• PROMPT 1: List the headings of the five reasons to mark 'No Religion' given in the census article.
• PROMPT 2: Extend the article on the census religion question, picking up after its final reason.

══ PAGE TEXT ══

Census: The current census data does not accurately reflect our country’s religious views

The Census21 Alliance say that the current census data does not accurately reflect our country’s religious views.

VIDEO: As author, comedian and maths geek Adam Spencer says, the census is your opportunity to be counted. Let’s be honest with ourselves and with the country.

"This is due to a large number of Australians marking that they belong to a religion in the census when in fact they no longer really practise or hold those beliefs. "Census data is used by government and many other organisations to inform a wide range of important decisions like the amount of public funding religious organisations receive, to the voice and influence religion is given in public affairs and media. "The next Australian Census will be held on Tuesday 10th August 2021 and we need it to accurately reflect what Australians truly believe. "So, when you’re filling in the census and you come to the question on religion, this is your chance to think carefully and decide whether you still see yourself as religious. "If you don’t see yourself as religious anymore, this census, mark ‘No Religion’. Census21 Alliance offers : Five good reasons to mark ’No Religion’

  1. Let’s get it right – The Australian Census is only held every five years and it collects important data on our nation. It’s critical that we get it right.

  2. Fairness in public funding – when religious organisations are attributed more support than they actually have, they receive an unfair amount of public funding.

  3. Fairness in voice and influence – incorrect data also gives religious organisations a stronger voice and more influence than they actually deserve.

  4. Let’s be honest – Australians deserve honest answers about the views we hold towards religion.

  5. Do it for you – Marking ‘No Religion’ in this year’s census can be a moment of personal clarity and liberation for you.

═══
══ PROVIDED DATA ══

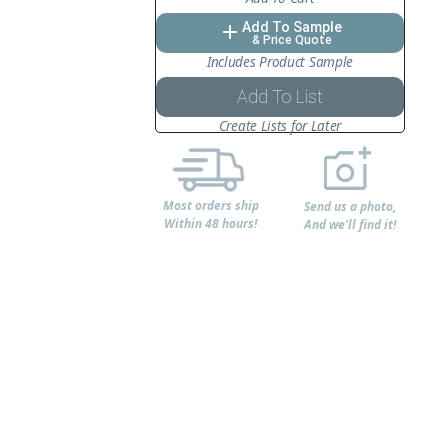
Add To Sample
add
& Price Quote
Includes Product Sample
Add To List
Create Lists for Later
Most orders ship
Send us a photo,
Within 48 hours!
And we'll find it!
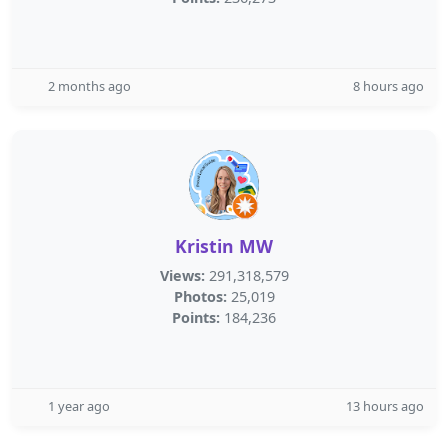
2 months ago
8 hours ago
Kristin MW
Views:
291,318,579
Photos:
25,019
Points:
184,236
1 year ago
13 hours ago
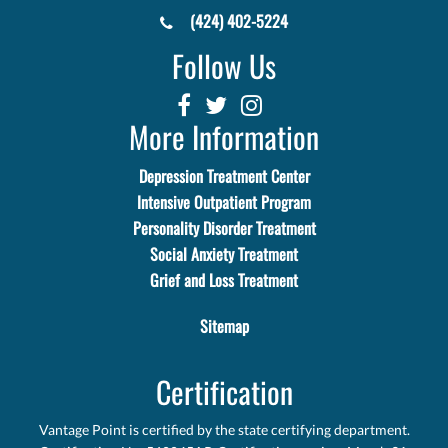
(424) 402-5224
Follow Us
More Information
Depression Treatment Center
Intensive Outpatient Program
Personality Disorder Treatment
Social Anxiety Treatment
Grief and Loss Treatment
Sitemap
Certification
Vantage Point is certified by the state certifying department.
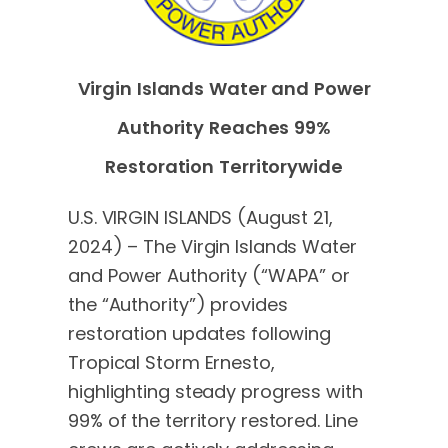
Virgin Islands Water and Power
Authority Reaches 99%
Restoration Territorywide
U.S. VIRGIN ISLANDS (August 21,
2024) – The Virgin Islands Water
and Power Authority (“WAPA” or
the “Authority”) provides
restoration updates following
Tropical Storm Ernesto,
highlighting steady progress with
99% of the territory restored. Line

═══
══ PROVIDED DATA ══

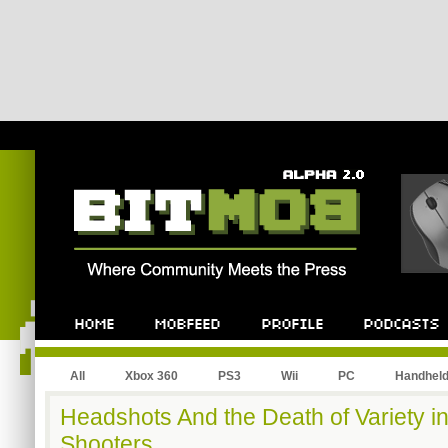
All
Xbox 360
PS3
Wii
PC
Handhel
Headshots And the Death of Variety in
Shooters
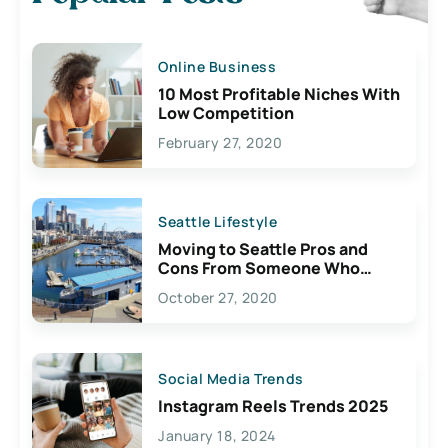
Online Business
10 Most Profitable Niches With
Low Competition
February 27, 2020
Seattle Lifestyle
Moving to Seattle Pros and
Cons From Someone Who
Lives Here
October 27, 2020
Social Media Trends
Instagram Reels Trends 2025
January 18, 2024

═══
══ PROVIDED DATA ══

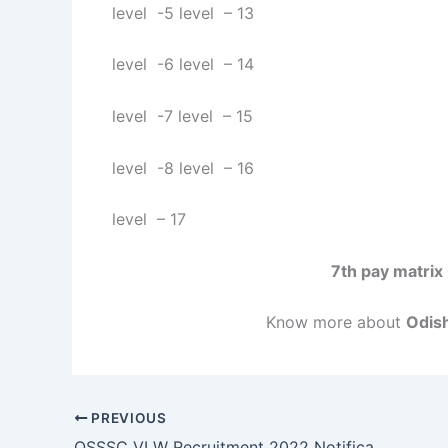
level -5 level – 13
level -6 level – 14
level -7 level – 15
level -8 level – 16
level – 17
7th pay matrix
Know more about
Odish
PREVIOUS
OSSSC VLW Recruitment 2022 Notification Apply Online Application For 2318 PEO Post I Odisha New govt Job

═══

• WRITTEN REPLY 1:
1. Let's get it right
2. Fairness in public funding
3. Fairness in voice and influence
4. Let's be honest
5. Do it for you

• WRITTEN REPLY 2:
Why is answering the religion question important? You are not required to answer the religion question, but religion statistics from the Census are used to inform policies and funding that affect the daily lives of all Australians — for example for schools, hospitals, aged care facilities, universities, places of worship, chaplaincy programs, laws governing religious and non-religious freedoms, allocation of time on public radio and other media, and so on.

Erroneous statistics, along with misleading claims from some religious leaders, can result in damaging policies or inappropriate funding. What if I’m baptised but not practising?

If you firmly and actively believe the teachings and positions of your denomination’s leading clerics, then it would be appropriate to mark that religion. However, if you doubt or disagree with leading clerics, then you could answer ‘No Religion’. How should I answer for my children?

If possible, let them answer for themselves. Freedom to choose is a fundamental right in Australia. Record their answer even if your answer is different. If they haven’t decided, or are too young to decide, the most appropriate answer is “No Religion”. What if I believe in a ‘higher power’ but not God?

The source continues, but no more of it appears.